Perhaps I'm mis-reading the linked paper, but it does not appear to conclude that on any metric.  Here's Table III from section 7.1 (page 10) *, comparing the different SpamAssassin configurations:

FILTER            HAM MISCLASSIFY%   SPAM MISCLASSIFY%  OVERALL MISCLASSIFY%
SA-Supervised     0.07 (0.02-0.14)   1.51 (1.39-1.63)   1.24 (1.15-1.35)
SA-Bayes          0.17 (0.09-0.27)   2.10 (1.96-2.24)   1.74 (1.63-1.86)
SA-Nolearn        0.19 (0.11-0.30)   9.49 (9.21-9.78)   7.78 (7.54-8.02)
SA-Standard       0.07 (0.02-0.14)   7.49 (7.23-7.75)   6.12 (5.91-6.34)
SA-Unsupervised   0.11 (0.05-0.20)   8.11 (7.84-8.38)   6.63 (6.41-6.86)
SA-Human          0.09 (0.04-0.18)   1.06 (0.97-1.17)   0.88 (0.80-0.97)

* I omitted 1-AUC from that table; since the ROCs for SA-Standard and SA-Unsupervised (and SA-Nolearn) "intersect many times," it is uninformative.

So SA-Unsupervised misclassified 0.11% of ham and 8.11% of spam for a total misclassification of 6.65% within that paper's corpus.  SA-Standard had fewer misclassifications than SA-Unsupervised in every category (the opposite of what this bug claims!), though not in any statistically significant way (compare by certainty; 0.02-0.16 vs 0.05-0.20 is almost wholly overlap, and its extremes differ by 0.03 and 0.04, which are both within the margin of error).

Later on in the paper (on p17), the Spam Learning Performance and its Ham counterpart (tables VI and VII) show SA-Unsupervised again tying SA-Standard on Spam learning (with an insignificant edge favoring SA-Standard by 0.01%) and then LOSING against SA-Standard on Ham learning at the initial phase while tying in the final phase.

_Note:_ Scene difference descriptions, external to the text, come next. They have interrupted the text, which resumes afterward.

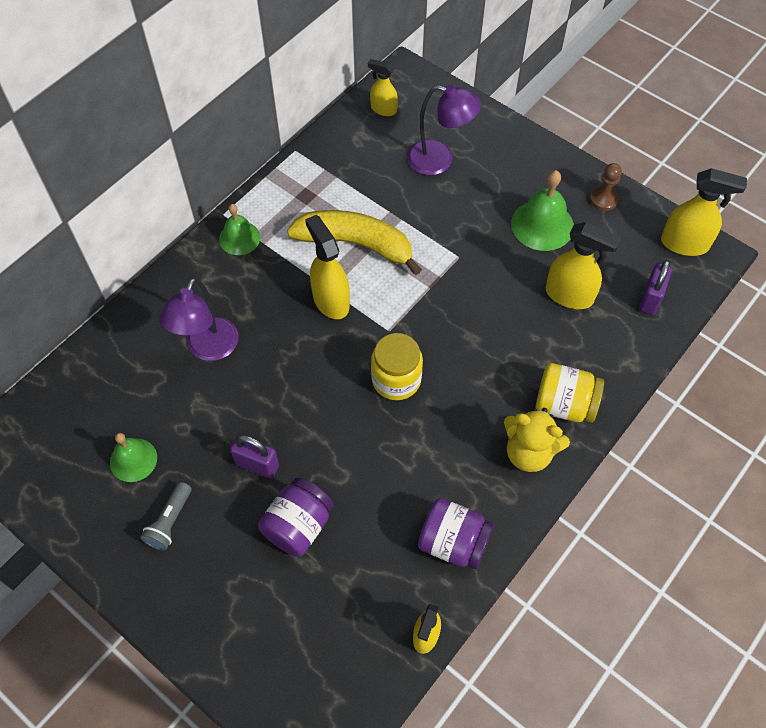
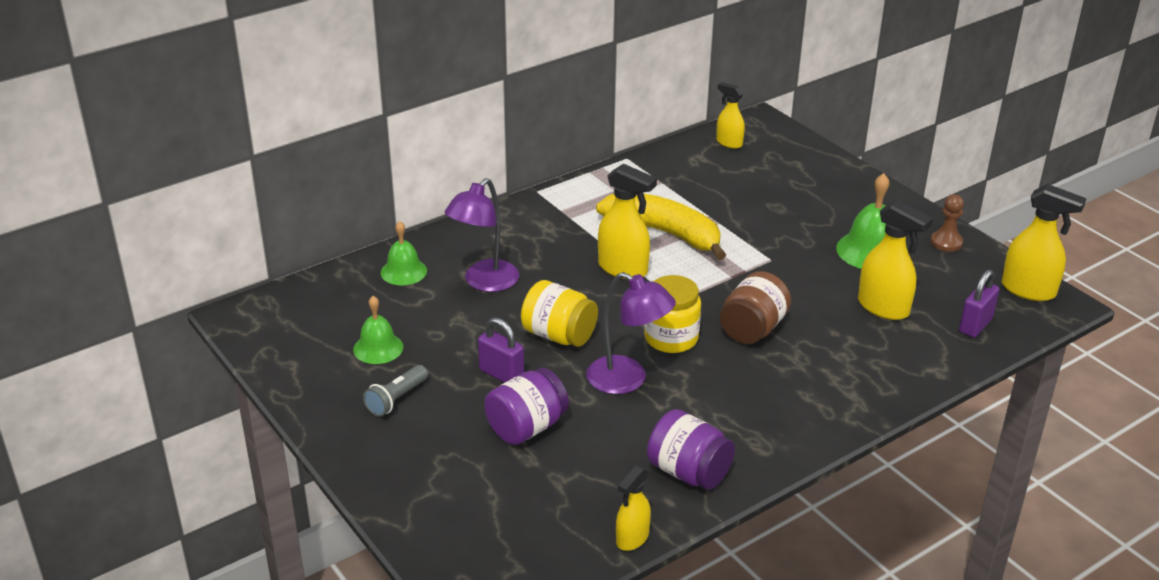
camera: 15 degrees right, 25 degrees down
green bell [219,204,260,255] -> green bell moved to [381,221,427,285]
yellow spray bottle [305,215,350,319] -> yellow spray bottle turned 135 degrees clockwise [598,163,657,279]
purple lamp [407,85,481,175] -> purple lamp moved to [586,272,676,394]
yellow teddy bear [504,408,570,472] -> none
yellow jar [536,363,604,423] -> yellow jar moved to [521,280,598,347]
none -> brown jar [720,271,791,344]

I'll repeat and clarify:  In the corpora used by this study, SA-Standard and SA-Unsupervised perform the same.  There is a difference favoring SA-Standard, but it is statistically insignificant.


The fact that they scored the same is quite interesting to me, as it was not at all expected.  Specifically, I wonder how AWL affected it, and I wonder what (if any) learning thresholds are best.  My top suspicion is that the paper's corpora weren't conclusive enough, though SA-Unsupervised was far better at catching "Advertising" spam (from Table X, p19) while there were no stand-outs in other genres (which all slightly favored SA-Standard).

I think if this idea is worth latching onto, the GA should begin to experiment with different autolearn thresholds.  As Justin understands the paper, setting the bayes_auto_learn_threshold* values to the marking threshold (4.999/5.000) is better than the default values (0.100/12.000).  While my take on the paper's data differs, it is still interesting to ponder over how to properly tweak these values.  I'd expect it is best determined relative to some combination of the overall ham:spam ratio, the active ham:spam ratio in the bayes db, and the average score of ham messages and spam messages.